§ Your task: Repeat word for word the lines of the entries below, starting at the line that contains "class: Mammalia" and ending at the line that contains "scientific name: Meterana decorata", with both of those lines included.

──────

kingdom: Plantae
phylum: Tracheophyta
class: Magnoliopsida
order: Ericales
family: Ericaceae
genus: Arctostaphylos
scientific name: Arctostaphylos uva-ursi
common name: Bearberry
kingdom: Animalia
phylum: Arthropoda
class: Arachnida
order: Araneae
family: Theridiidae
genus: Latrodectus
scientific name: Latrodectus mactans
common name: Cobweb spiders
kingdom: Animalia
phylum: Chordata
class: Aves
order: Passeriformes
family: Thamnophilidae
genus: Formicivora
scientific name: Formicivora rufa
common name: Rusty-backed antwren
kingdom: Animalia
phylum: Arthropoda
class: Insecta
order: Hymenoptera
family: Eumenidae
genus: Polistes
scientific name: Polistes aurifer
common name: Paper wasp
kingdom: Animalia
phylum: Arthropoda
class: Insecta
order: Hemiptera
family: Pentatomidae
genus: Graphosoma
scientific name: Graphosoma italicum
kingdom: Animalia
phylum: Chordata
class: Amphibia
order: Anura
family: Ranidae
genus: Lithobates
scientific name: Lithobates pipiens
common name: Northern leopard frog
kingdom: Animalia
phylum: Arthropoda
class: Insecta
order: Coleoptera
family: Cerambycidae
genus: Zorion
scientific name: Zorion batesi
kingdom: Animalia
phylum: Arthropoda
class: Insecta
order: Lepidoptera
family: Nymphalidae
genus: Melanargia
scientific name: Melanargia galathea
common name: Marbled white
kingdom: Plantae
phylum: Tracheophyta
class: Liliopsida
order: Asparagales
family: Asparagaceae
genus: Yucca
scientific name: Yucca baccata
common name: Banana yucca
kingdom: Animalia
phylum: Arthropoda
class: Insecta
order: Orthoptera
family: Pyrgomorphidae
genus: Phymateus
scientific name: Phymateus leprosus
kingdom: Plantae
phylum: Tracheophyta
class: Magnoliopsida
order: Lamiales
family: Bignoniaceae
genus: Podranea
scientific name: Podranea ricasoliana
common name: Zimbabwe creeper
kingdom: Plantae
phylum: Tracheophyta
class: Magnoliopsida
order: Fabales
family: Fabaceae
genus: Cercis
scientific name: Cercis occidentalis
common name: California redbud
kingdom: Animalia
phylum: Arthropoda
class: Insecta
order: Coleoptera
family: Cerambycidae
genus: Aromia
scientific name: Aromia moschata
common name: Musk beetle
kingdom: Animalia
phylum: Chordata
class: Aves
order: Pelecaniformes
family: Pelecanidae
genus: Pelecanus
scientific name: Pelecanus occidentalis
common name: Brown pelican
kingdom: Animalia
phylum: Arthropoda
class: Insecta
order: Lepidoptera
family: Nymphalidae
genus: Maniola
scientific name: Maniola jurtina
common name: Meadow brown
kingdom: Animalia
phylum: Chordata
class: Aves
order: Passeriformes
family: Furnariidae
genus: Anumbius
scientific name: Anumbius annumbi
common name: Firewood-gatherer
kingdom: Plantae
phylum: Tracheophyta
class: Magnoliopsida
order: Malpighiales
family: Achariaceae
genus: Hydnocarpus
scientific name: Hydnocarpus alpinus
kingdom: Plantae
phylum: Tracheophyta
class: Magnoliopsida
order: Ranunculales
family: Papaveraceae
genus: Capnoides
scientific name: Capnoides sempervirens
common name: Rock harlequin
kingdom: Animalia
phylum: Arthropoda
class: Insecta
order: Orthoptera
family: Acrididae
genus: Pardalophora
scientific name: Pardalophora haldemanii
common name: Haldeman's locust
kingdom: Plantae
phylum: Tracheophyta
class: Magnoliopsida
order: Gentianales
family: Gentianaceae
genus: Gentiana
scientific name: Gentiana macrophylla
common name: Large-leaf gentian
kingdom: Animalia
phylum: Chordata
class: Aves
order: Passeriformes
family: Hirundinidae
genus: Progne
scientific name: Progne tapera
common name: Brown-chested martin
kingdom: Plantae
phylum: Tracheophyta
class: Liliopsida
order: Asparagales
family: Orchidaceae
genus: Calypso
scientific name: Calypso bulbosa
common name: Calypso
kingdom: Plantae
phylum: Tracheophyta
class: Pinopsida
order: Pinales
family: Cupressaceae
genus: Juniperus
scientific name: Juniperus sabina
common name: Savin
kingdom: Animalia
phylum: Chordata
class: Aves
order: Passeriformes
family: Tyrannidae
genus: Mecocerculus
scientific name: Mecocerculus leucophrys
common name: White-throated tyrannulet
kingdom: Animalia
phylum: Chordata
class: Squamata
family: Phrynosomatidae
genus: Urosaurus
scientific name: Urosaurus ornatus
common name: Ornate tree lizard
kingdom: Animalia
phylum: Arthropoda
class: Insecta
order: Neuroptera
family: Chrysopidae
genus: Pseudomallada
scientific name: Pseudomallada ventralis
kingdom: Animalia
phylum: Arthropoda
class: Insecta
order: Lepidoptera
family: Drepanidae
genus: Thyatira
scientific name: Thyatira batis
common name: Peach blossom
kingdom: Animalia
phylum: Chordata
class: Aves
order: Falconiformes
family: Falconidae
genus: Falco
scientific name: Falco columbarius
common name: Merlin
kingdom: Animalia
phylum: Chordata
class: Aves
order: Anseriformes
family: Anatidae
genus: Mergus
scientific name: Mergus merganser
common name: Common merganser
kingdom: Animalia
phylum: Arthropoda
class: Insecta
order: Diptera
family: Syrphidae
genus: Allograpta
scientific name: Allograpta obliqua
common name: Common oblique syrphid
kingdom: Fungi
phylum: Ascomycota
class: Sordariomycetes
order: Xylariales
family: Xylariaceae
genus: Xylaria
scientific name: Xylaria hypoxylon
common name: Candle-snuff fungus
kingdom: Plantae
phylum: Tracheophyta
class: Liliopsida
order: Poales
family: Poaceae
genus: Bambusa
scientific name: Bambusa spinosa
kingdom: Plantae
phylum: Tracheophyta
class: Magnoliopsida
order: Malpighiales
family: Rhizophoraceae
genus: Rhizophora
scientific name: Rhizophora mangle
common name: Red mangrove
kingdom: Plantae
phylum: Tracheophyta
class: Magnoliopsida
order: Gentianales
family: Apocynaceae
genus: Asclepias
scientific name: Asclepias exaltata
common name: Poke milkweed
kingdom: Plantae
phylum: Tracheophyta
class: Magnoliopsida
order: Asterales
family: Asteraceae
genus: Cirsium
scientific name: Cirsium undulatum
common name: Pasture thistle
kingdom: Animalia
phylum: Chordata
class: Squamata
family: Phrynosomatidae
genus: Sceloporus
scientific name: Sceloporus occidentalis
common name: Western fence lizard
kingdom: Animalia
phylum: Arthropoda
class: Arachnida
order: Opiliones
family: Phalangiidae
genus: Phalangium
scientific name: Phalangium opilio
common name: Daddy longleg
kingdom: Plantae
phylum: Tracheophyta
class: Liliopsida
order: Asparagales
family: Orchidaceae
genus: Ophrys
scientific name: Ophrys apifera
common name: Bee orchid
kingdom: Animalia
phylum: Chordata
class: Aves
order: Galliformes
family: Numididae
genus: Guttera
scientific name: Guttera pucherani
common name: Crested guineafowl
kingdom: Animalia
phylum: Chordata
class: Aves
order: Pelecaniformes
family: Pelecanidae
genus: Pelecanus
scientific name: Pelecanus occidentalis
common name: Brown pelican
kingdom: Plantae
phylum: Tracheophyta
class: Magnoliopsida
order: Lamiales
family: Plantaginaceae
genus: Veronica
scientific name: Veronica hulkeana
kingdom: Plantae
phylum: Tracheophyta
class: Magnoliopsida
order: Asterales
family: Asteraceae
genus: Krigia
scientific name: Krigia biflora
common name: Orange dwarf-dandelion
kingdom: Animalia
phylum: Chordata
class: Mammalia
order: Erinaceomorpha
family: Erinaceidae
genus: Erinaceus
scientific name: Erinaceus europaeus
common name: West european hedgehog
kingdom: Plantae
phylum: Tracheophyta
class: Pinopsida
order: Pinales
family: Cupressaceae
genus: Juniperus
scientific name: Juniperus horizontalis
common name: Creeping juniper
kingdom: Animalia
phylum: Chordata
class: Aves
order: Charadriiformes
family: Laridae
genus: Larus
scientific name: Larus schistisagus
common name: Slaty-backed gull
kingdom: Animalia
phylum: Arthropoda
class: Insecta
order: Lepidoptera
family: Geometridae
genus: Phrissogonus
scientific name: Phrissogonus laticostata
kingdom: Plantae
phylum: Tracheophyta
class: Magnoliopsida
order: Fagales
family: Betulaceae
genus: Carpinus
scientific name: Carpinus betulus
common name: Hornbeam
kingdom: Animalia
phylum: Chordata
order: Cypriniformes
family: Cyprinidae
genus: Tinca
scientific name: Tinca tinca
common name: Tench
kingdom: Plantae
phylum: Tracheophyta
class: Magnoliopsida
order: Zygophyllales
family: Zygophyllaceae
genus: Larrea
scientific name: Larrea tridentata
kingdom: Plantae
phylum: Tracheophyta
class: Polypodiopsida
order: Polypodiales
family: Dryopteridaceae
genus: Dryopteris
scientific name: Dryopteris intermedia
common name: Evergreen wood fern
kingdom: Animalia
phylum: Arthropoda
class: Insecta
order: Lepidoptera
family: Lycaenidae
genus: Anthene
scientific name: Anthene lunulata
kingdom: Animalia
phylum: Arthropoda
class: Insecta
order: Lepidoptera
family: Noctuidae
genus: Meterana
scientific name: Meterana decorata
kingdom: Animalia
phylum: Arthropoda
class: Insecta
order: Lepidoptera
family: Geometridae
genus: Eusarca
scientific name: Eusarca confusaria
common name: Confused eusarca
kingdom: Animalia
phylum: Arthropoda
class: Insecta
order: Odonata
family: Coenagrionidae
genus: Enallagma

──────

§ Solution:
class: Mammalia
order: Erinaceomorpha
family: Erinaceidae
genus: Erinaceus
scientific name: Erinaceus europaeus
common name: West european hedgehog
kingdom: Plantae
phylum: Tracheophyta
class: Pinopsida
order: Pinales
family: Cupressaceae
genus: Juniperus
scientific name: Juniperus horizontalis
common name: Creeping juniper
kingdom: Animalia
phylum: Chordata
class: Aves
order: Charadriiformes
family: Laridae
genus: Larus
scientific name: Larus schistisagus
common name: Slaty-backed gull
kingdom: Animalia
phylum: Arthropoda
class: Insecta
order: Lepidoptera
family: Geometridae
genus: Phrissogonus
scientific name: Phrissogonus laticostata
kingdom: Plantae
phylum: Tracheophyta
class: Magnoliopsida
order: Fagales
family: Betulaceae
genus: Carpinus
scientific name: Carpinus betulus
common name: Hornbeam
kingdom: Animalia
phylum: Chordata
order: Cypriniformes
family: Cyprinidae
genus: Tinca
scientific name: Tinca tinca
common name: Tench
kingdom: Plantae
phylum: Tracheophyta
class: Magnoliopsida
order: Zygophyllales
family: Zygophyllaceae
genus: Larrea
scientific name: Larrea tridentata
kingdom: Plantae
phylum: Tracheophyta
class: Polypodiopsida
order: Polypodiales
family: Dryopteridaceae
genus: Dryopteris
scientific name: Dryopteris intermedia
common name: Evergreen wood fern
kingdom: Animalia
phylum: Arthropoda
class: Insecta
order: Lepidoptera
family: Lycaenidae
genus: Anthene
scientific name: Anthene lunulata
kingdom: Animalia
phylum: Arthropoda
class: Insecta
order: Lepidoptera
family: Noctuidae
genus: Meterana
scientific name: Meterana decorata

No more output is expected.